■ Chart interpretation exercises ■
......

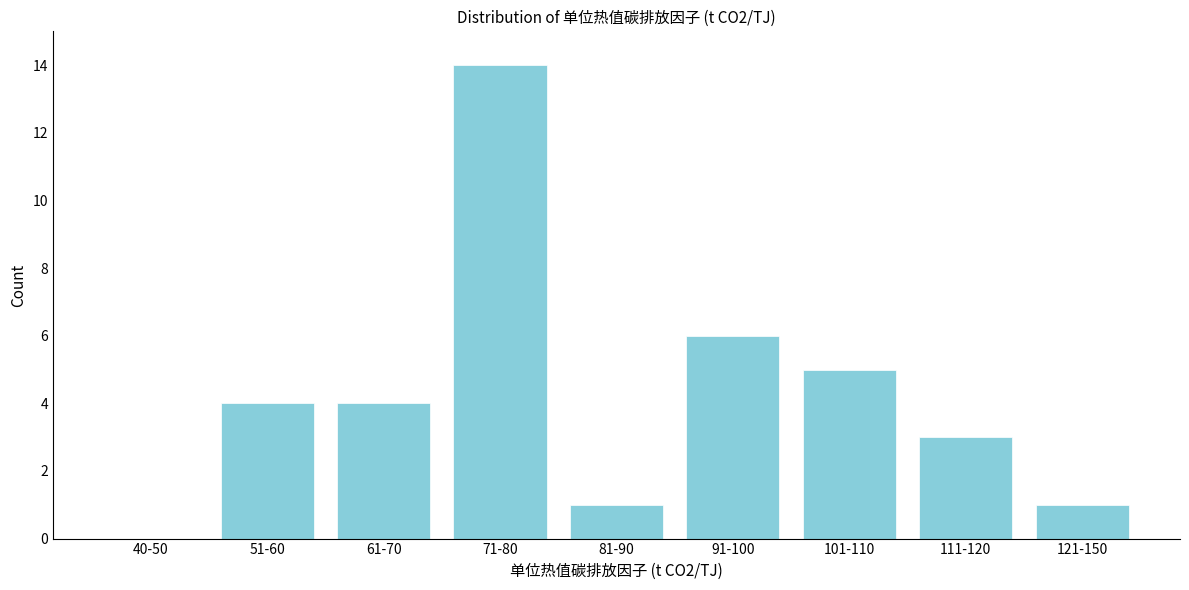

Reading left to right, list all the values displayed in this chart.

40-50=0	51-60=4	61-70=4	71-80=14	81-90=1	91-100=6	101-110=5	111-120=3	121-150=1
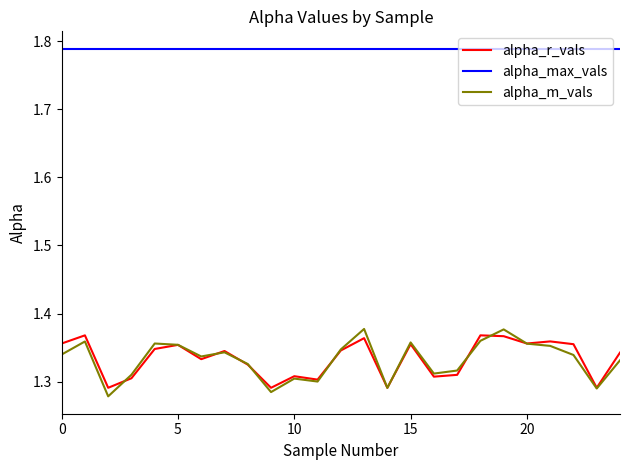

Which series has the largest total across all categories?

alpha_max_vals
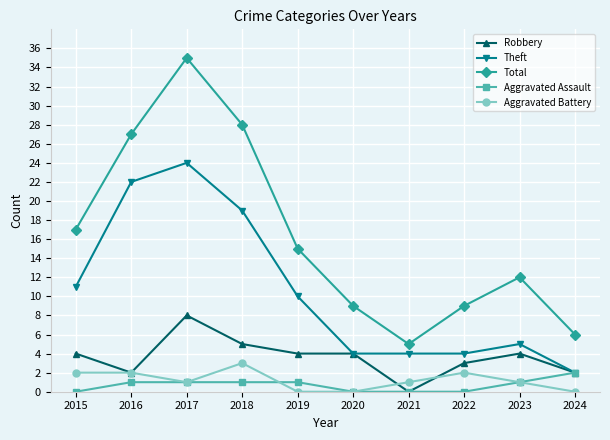

Read the Robbery value at 2016.

2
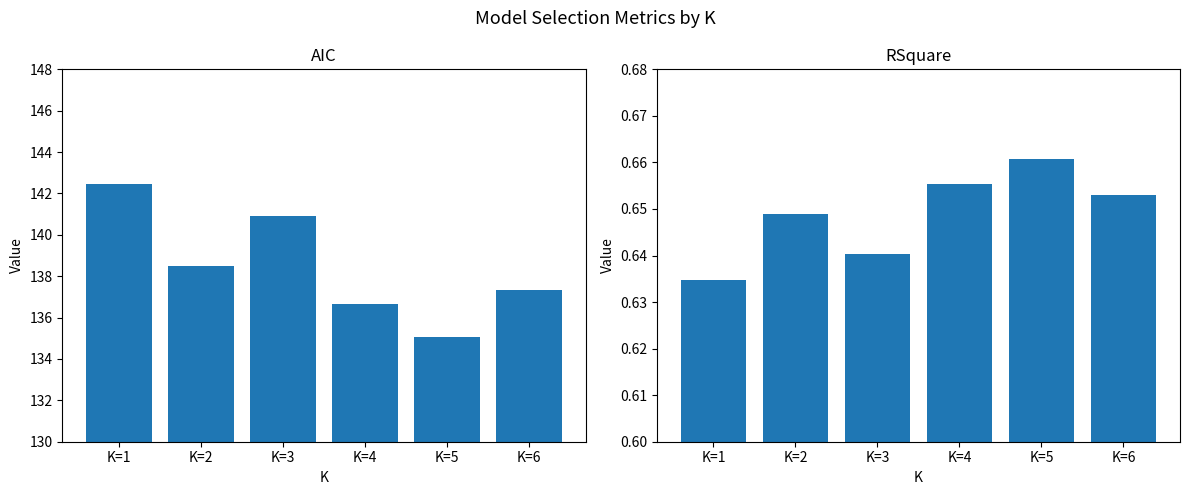

At which label does RSquare reach its minimum?

K=1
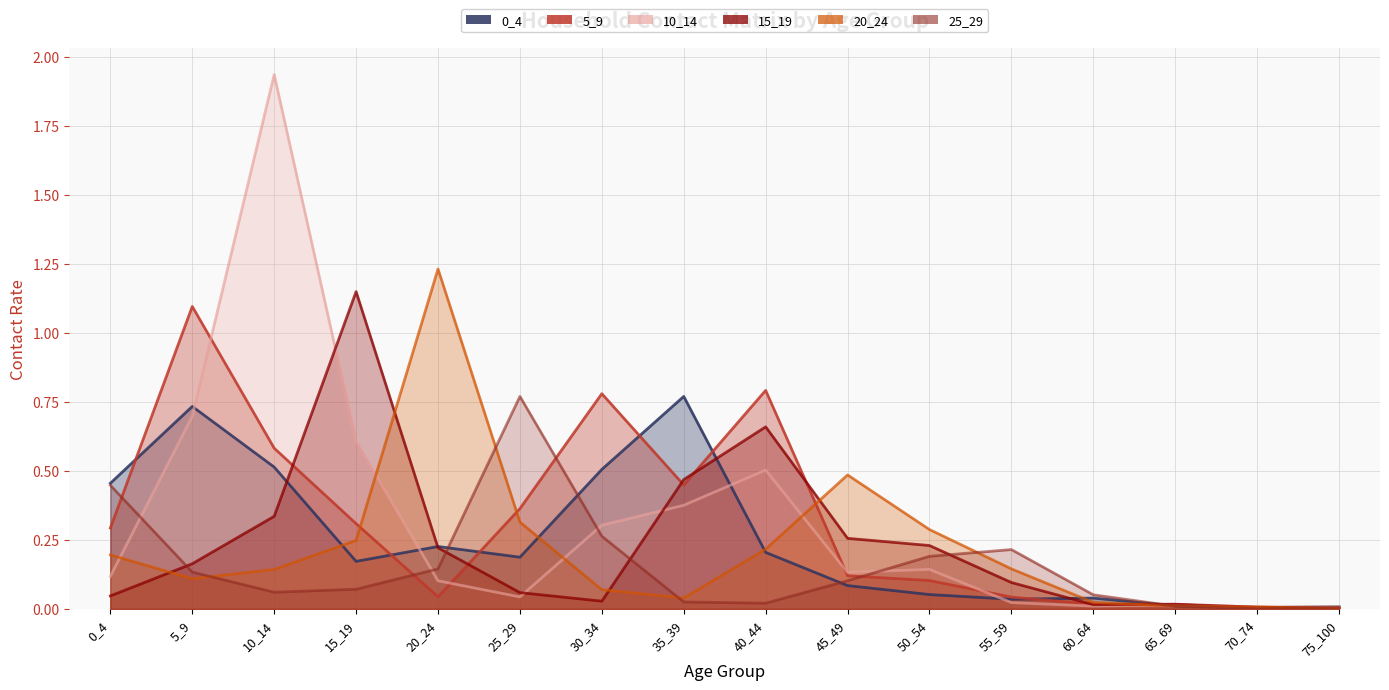

What is the difference between the highest and lowest values at 30_34?

0.8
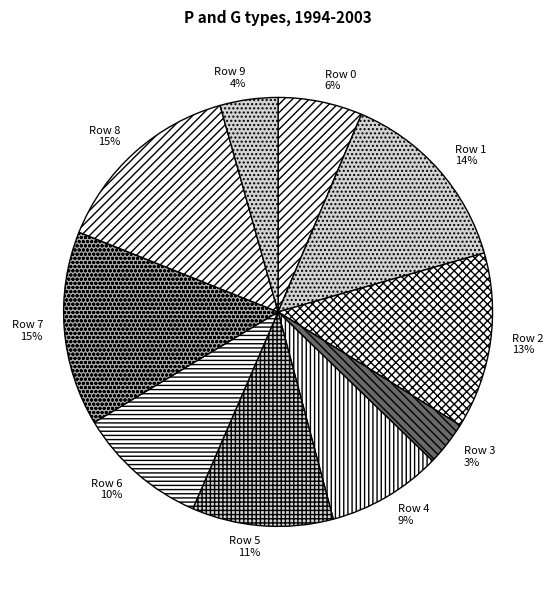

Count the number of slices in the pie.

10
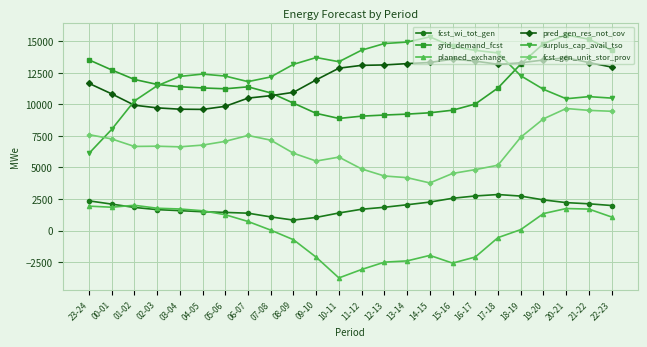

What is the maximum value shown in the chart?

15498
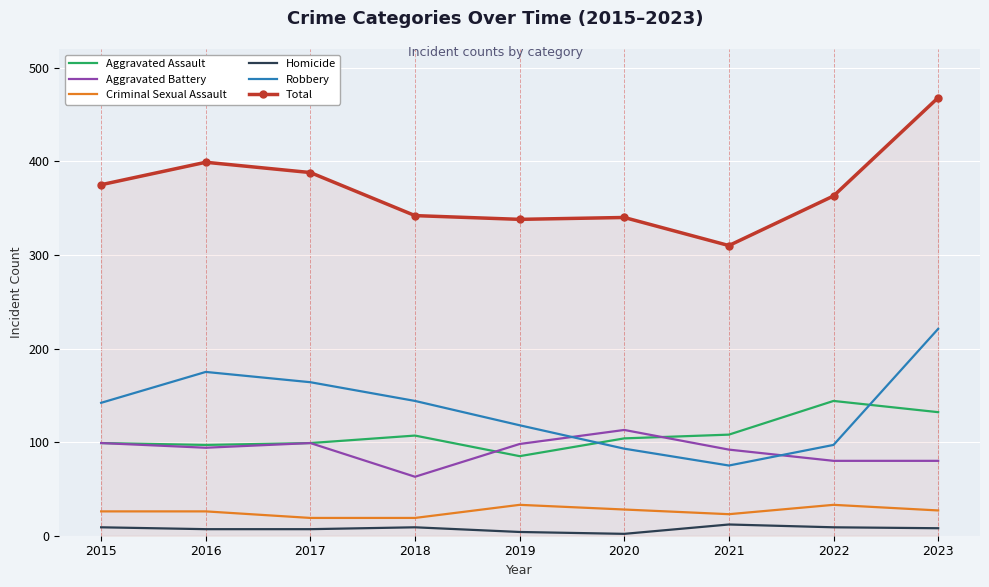

The value of Aggravated Battery at 2021 is 92. True or false?

True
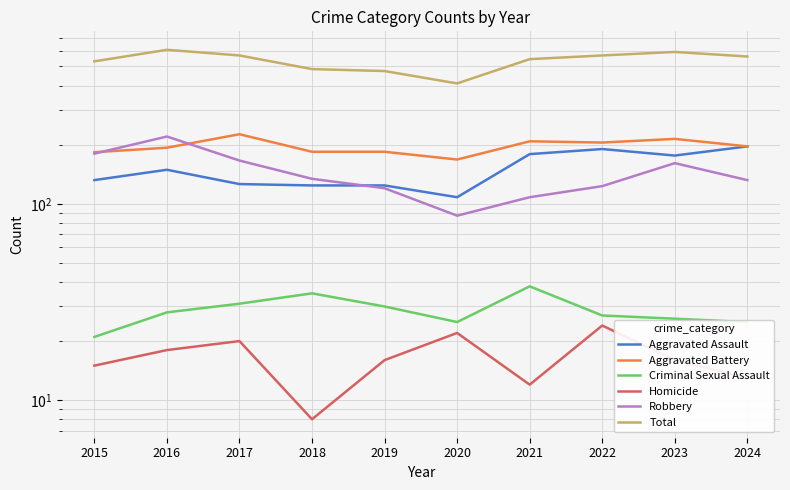

What is the value of the Aggravated Assault point at the 2nd from the left?

149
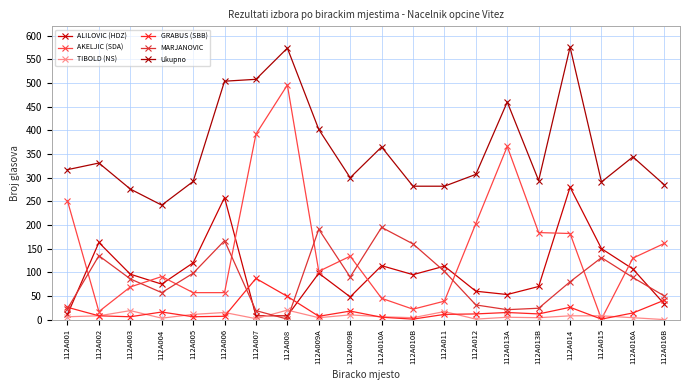

True or false: Ukupno and AKELJIC (SDA) intersect in this chart.

False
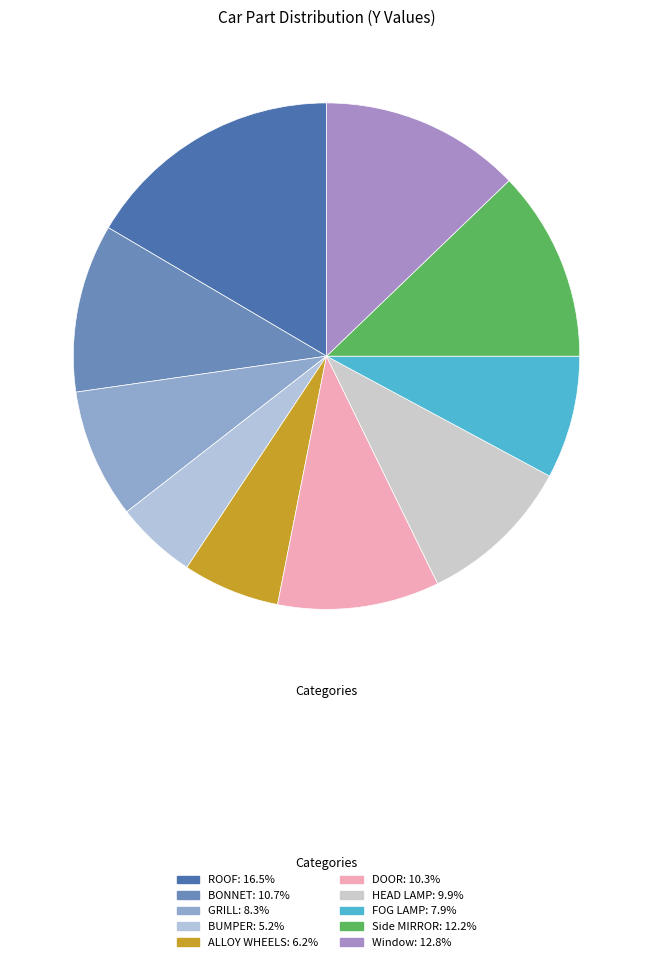

What is the smallest slice in the pie chart?

BUMPER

......

■ ASSIGNMENT ■
Pull out every line of the listing that contains the word "values", treating uppercase and lowercase as different.

■ TASK ANSWER ■
Reading left to right, list all the values displayed in this chart.
What is the difference between the highest and lowest values at 30_34?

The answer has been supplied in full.